Platón pone en escena, en el Fedro, a un faraón, Thamus, que dialoga con un dios creador, Theuth, quien ofrece a aquel sucesivas invenciones: así el número, el cálculo, la geometría, la astronomía, el juego de damas, los dados. Theuth enumera cada vez al monarca las ventajas de sus creaciones, tratando de convencerlo de entregárselas al resto de los egipcios; pero Thamus, prudente, plantea dudas, consciente de que todo adelanto esconde inconvenientes en la letra pequeña de su solo aparente ganga. En un momento dado, Theuth presenta al rey la escritura. «Este conocimiento, oh rey», le dice, «hará más sabios a los egipcios y aumentará su memoria. Pues se ha inventado como un remedio de la sabiduría y la memoria». Pero entonces Thamus replica:

«Oh, Theuth, excelso inventor de artes, [...] como padre que eres de las letras, dijiste por cariño a ellas el efecto contrario al que producen. Pues este invento dará origen en las almas de quienes lo aprendan al olvido, por descuido del cultivo de la memoria, ya que los hombres, por culpa de su confianza en la escritura, serán traídos al recuerdo desde fuera, por unos caracteres ajenos a ellos, no desde dentro, por su propio esfuerzo. [...] Apariencia de sabiduría y no sabiduría verdadera procuras a tus discípulos. Pues habiendo oído hablar de muchas cosas sin instrucción, darán la impresión de conocer muchas cosas, a pesarde ser en su mayoría unos perfectos ignorantes; y serán fastidiosos de tratar, al haberse convertido, en vez de sabios, en hombres con la presunción de serlo».

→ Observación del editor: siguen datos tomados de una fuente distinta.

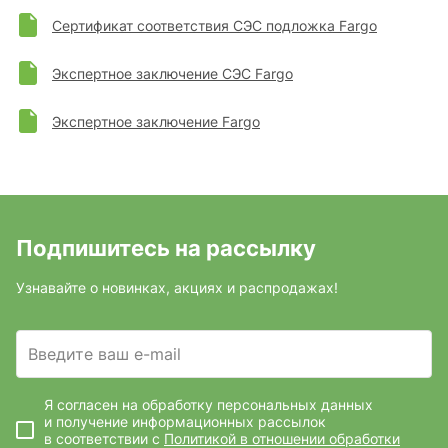
Сертификат соответствия СЭС подложка Fargo
Экспертное заключение СЭС Fargo
Экспертное заключение Fargo
Подпишитесь на рассылку
Узнавайте о новинках, акциях и распродажах!
Введите ваш e-mail
Я согласен на обработку персональных данных
и получение информационных рассылок
в соответствии с
Политикой в отношении обработки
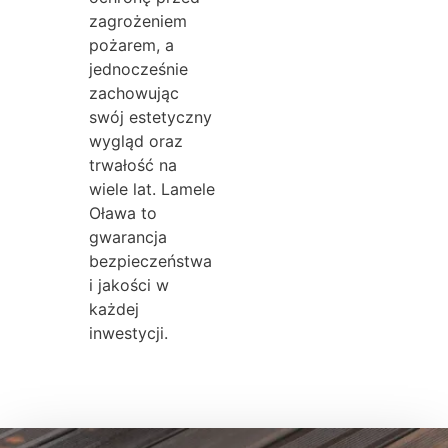
zagrożeniem
pożarem, a
jednocześnie
zachowując
swój estetyczny
wygląd oraz
trwałość na
wiele lat. Lamele
Oława to
gwarancja
bezpieczeństwa
i jakości w
każdej
inwestycji.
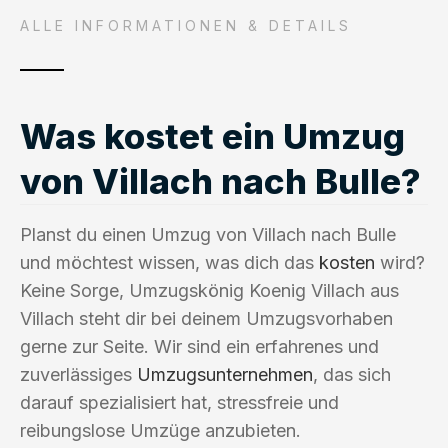
ALLE INFORMATIONEN & DETAILS
Was kostet ein Umzug
von Villach nach Bulle?
Planst du einen Umzug von Villach nach Bulle
und möchtest wissen, was dich das
kosten
wird?
Keine Sorge, Umzugskönig Koenig Villach aus
Villach steht dir bei deinem Umzugsvorhaben
gerne zur Seite. Wir sind ein erfahrenes und
zuverlässiges
Umzugsunternehmen
, das sich
darauf spezialisiert hat, stressfreie und
reibungslose Umzüge anzubieten.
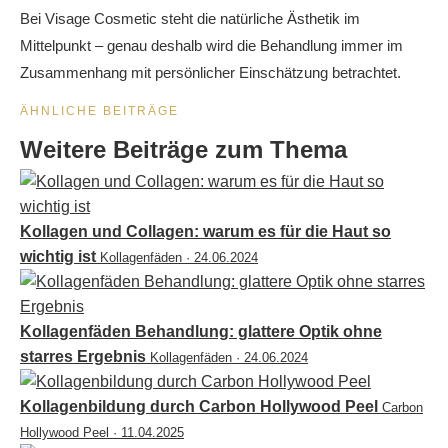
Bei Visage Cosmetic steht die natürliche Ästhetik im
Mittelpunkt – genau deshalb wird die Behandlung immer im
Zusammenhang mit persönlicher Einschätzung betrachtet.
ÄHNLICHE BEITRÄGE
Weitere Beiträge zum Thema
Kollagen und Collagen: warum es für die Haut so
wichtig ist
Kollagenfäden · 24.06.2024
Kollagenfäden Behandlung: glattere Optik ohne
starres Ergebnis
Kollagenfäden · 24.06.2024
Kollagenbildung durch Carbon Hollywood Peel
Carbon
Hollywood Peel · 11.04.2025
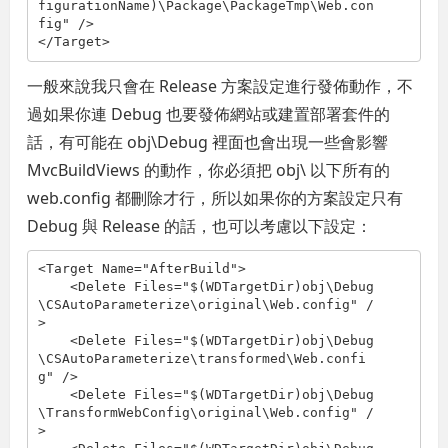
figurationName)\Package\PackageTmp\Web.con
fig" />  

</Target>
一般來說我只會在 Release 方案設定進行發佈動作，不
過如果你連 Debug 也要發佈網站或建置部署套件的
話，有可能在 obj\Debug 裡面也會出現一些會影響
MvcBuildViews 的動作，你必須把 obj\ 以下所有的
web.config 都刪除才行，所以如果你的方案設定只有
Debug 與 Release 的話，也可以考慮以下設定：
<Target Name="AfterBuild">

    <Delete Files="$(WDTargetDir)obj\Debug
\CSAutoParameterize\original\Web.config" /
>

    <Delete Files="$(WDTargetDir)obj\Debug
\CSAutoParameterize\transformed\Web.confi
g" />

    <Delete Files="$(WDTargetDir)obj\Debug
\TransformWebConfig\original\Web.config" /
>
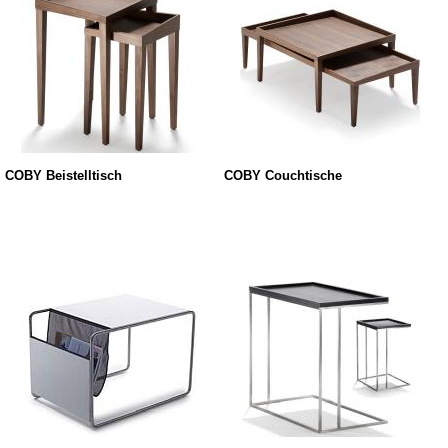
COBY Beistelltisch
COBY Couchtische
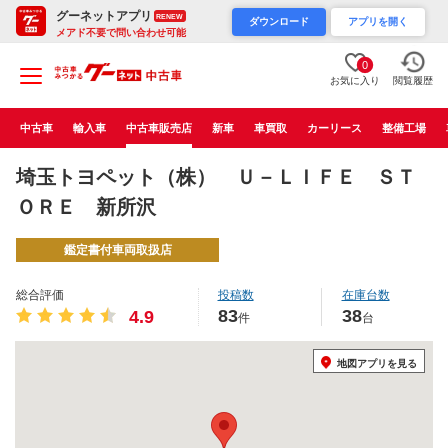
グーネットアプリ
RENEW
ダウンロード
アプリを開く
メアド不要で問い合わせ可能
0
お気に入り
閲覧履歴
中古車
輸入車
中古車販売店
新車
車買取
カーリース
整備工場
埼玉トヨペット（株） Ｕ－ＬＩＦＥ ＳＴ
ＯＲＥ 新所沢
鑑定書付車両取扱店
総合評価
投稿数
在庫台数
83
38
4.9
件
台
地図アプリを見る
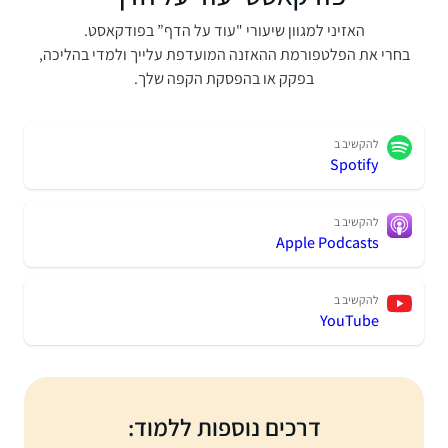
האזיני למגוון שיעורי "עוד על הדף” בפודקאסט.
בחרי את הפלטפורמת ההאזנה המועדפת עלייך ולמדי בהליכה,
בפקק או בהפסקת הקפה שלך.
להקשיב ב
Spotify
להקשיב ב
Apple Podcasts
להקשיב ב
YouTube
דרכים נוספות ללמוד:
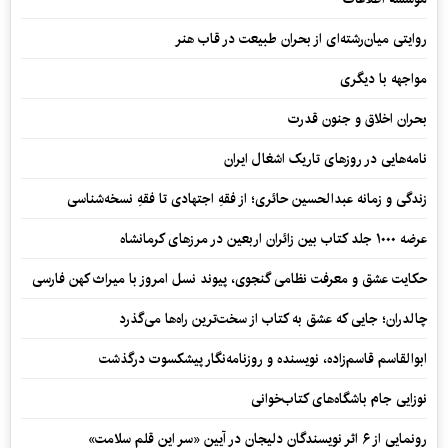
روایتی میان‌رشته‌ای از بحران طبیعت در قاب هنر
مواجهه با دیگری
بحران اخلاق و جنون قدرت
نامه‌هایی در روزهای تاریک اشغال ایران
زندگی و زمانه عبدالحسین حائری؛ از فقهِ اجتهادی تا فقهِ نسخه‌شناسی
عرضه ۱۰۰۰ جلد کتاب بین زائران اربعین در مرزهای کرمانشاه
حکایت عشق و معرفت نظامی گنجوی، پیوند نسل امروز با میراث کهن فارسی
چالدران؛ جایی که عشق به کتاب از سخت‌ترین راه‌ها می‌گذرد
ابوالقاسم قاسم‌زاده، نویسنده و روزنامه‌نگار پیشکسوت درگذشت
نوزایی جام باشگاه‌های کتاب‌خوانی
رونمایی از ۶ اثر نویسندگان دلیجان در آیین «سر این قلم سلامت»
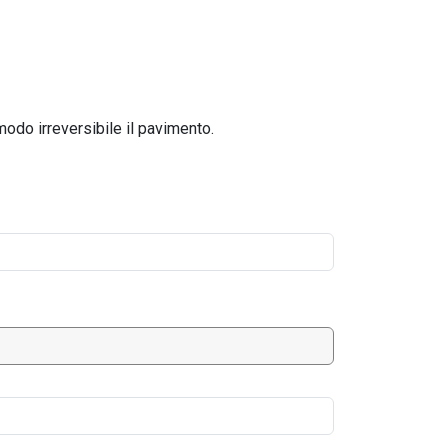
modo irreversibile il pavimento.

Incluso una invención tan aparentemente maravillosa de forma inapelable como la escritura tiene desventajas posibles, pero, en nuestros días, no mantenemos este diálogo social acerca de cada nueva posibilidad que el desarrollo tecnológico nos va vomitando encima, sino que la aceptamos acríticamente, convertidos en novólatras de una manera que hubiera sido desconcertante para casi cualquier sociedad del pasado. Innovación, una palabra connotada positivamente en nuestro tiempo, apareció en castellano como sustantivo peyorativo, algo así como un sinónimo de «ocurrencia».

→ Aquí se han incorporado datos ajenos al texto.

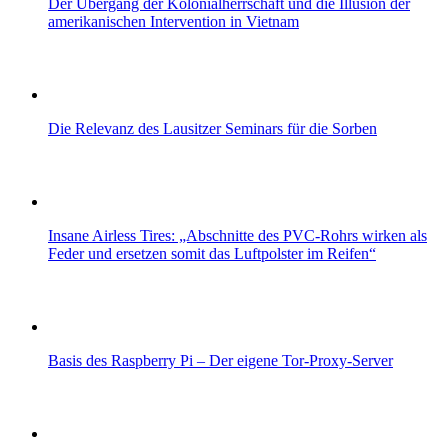
Der Übergang der Kolonialherrschaft und die Illusion der
amerikanischen Intervention in Vietnam
Die Relevanz des Lausitzer Seminars für die Sorben
Insane Airless Tires: „Abschnitte des PVC-Rohrs wirken als
Feder und ersetzen somit das Luftpolster im Reifen“
Basis des Raspberry Pi – Der eigene Tor-Proxy-Server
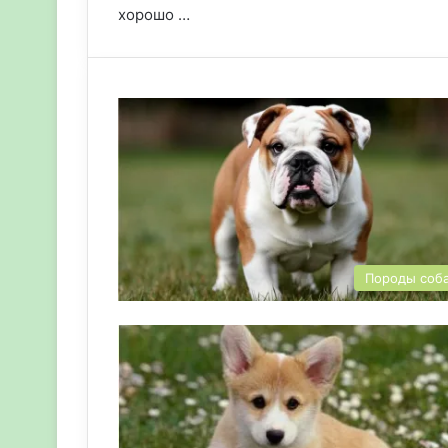
хорошо …
Породы соб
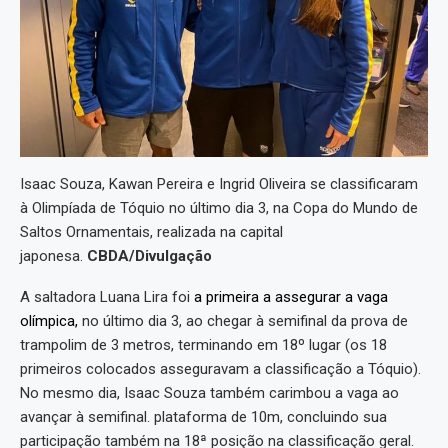
Isaac Souza, Kawan Pereira e Ingrid Oliveira se classificaram
à Olimpíada de Tóquio no último dia 3, na Copa do Mundo de
Saltos Ornamentais, realizada na capital
japonesa.
CBDA/Divulgação
A saltadora Luana Lira foi
a primeira a assegurar a vaga
olímpica,
no último dia 3, ao chegar à semifinal da prova de
trampolim de 3 metros, terminando em 18º lugar (os 18
primeiros colocados asseguravam a classificação a Tóquio).
No mesmo dia, Isaac Souza também carimbou a vaga ao
avançar à semifinal. plataforma de 10m, concluindo sua
participação também na 18ª posição na classificação geral.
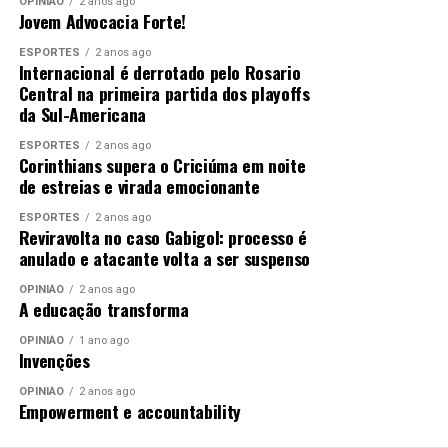
OPINIÃO
2 anos ago
Jovem Advocacia Forte!
ESPORTES
2 anos ago
Internacional é derrotado pelo Rosario
Central na primeira partida dos playoffs
da Sul-Americana
ESPORTES
2 anos ago
Corinthians supera o Criciúma em noite
de estreias e virada emocionante
ESPORTES
2 anos ago
Reviravolta no caso Gabigol: processo é
anulado e atacante volta a ser suspenso
OPINIÃO
2 anos ago
A educação transforma
OPINIÃO
1 ano ago
Invenções
OPINIÃO
2 anos ago
Empowerment e accountability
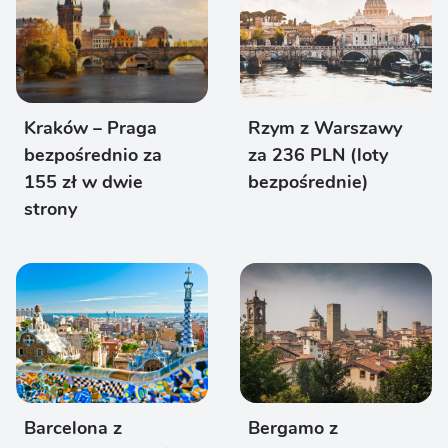
Kraków – Praga
Rzym z Warszawy
bezpośrednio za
za 236 PLN (loty
155 zł w dwie
bezpośrednie)
strony
Barcelona z
Bergamo z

En el caso de la inteligencia artificial, sucede, de hecho, al revés que con la escritura: así como no cuesta nada imaginarle a la cosa una larga lista de usos siniestros, sí mucho trabajo imaginarle más beneficios que un entretenimiento de procrastinador. Un periódico español se ha atrevido ya a llevar una de estas fotos falaces a su portada: en ella aparecen dos enemigos ideológicos del diario que también lo son entre sí, abrazándose sonrientes. Se incluye, por fortuna, el aviso de que se trata de un fake. Pero hablamos del diario que no avisó de que lo eran sus aberrantes infundios sobre los atentados terroristas del 11-M. Cuesta no adivinar, delante de nosotros, una pendiente resbaladiza en la que, en tiempos caníbales de polarización prebélica en los que se vaya aceptando que todo valga contra los enemigos ideológicos, el disclaimer vaya haciéndose más y más pequeño, hasta desaparecer.

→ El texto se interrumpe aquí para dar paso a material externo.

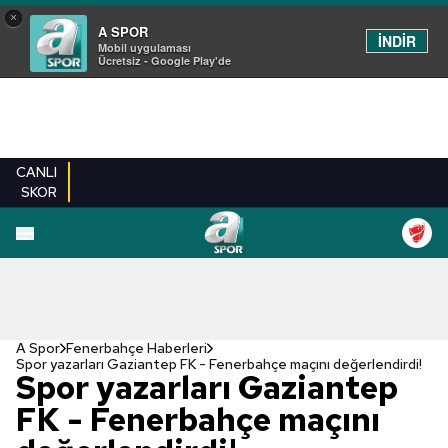
×
A SPOR
İNDİR
Mobil uygulaması
Ücretsiz - Google Play'de
CANLI
SKOR
A Spor
Fenerbahçe Haberleri
Spor yazarları Gaziantep FK - Fenerbahçe maçını değerlendirdi!
Spor yazarları Gaziantep
FK - Fenerbahçe maçını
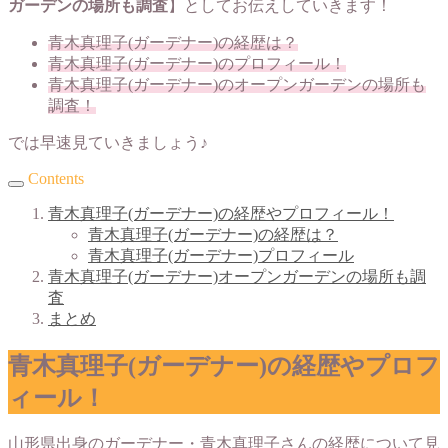
ガーデンの場所も調査
】としてお伝えしていきます！
青木真理子(ガーデナー)の経歴は？
青木真理子(ガーデナー)のプロフィール！
青木真理子(ガーデナー)のオープンガーデンの場所も
調査！
では早速見ていきましょう♪
Contents
青木真理子(ガーデナー)の経歴やプロフィール！
青木真理子(ガーデナー)の経歴は？
青木真理子(ガーデナー)プロフィール
青木真理子(ガーデナー)オープンガーデンの場所も調
査
まとめ
青木真理子(ガーデナー)の経歴やプロフ
ィール！
山形県出身のガーデナー・青木真理子さんの経歴について見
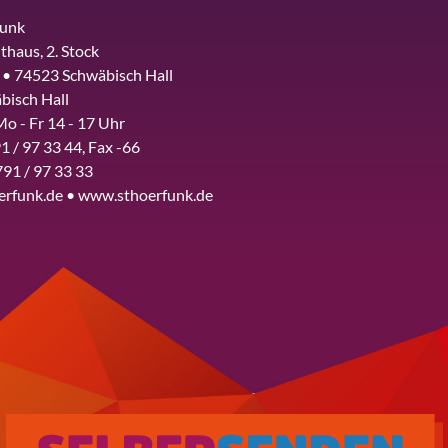
funk
thaus, 2. Stock
 • 74523 Schwäbisch Hall
bisch Hall
Mo - Fr 14 - 17 Uhr
1 / 97 33 44, Fax -66
791 / 97 33 33
erfunk.de • www.sthoerfunk.de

Seamos Thamus; seamos, en el límite, otro monarca: el rey Ludd de los luditas, que no destruían telares porque fueran enemigos del progreso, sino que lo eran tan solo de la línea temporal en la que los adelantos de la revolución industrial no liberaban a los hombres de la condena bíblica de ganarse el pan con el sudor de su frente, y en lugar de ello renovaban y agravaban su esclavización. Volvámonos, al menos, escépticos del dios de la novolatría.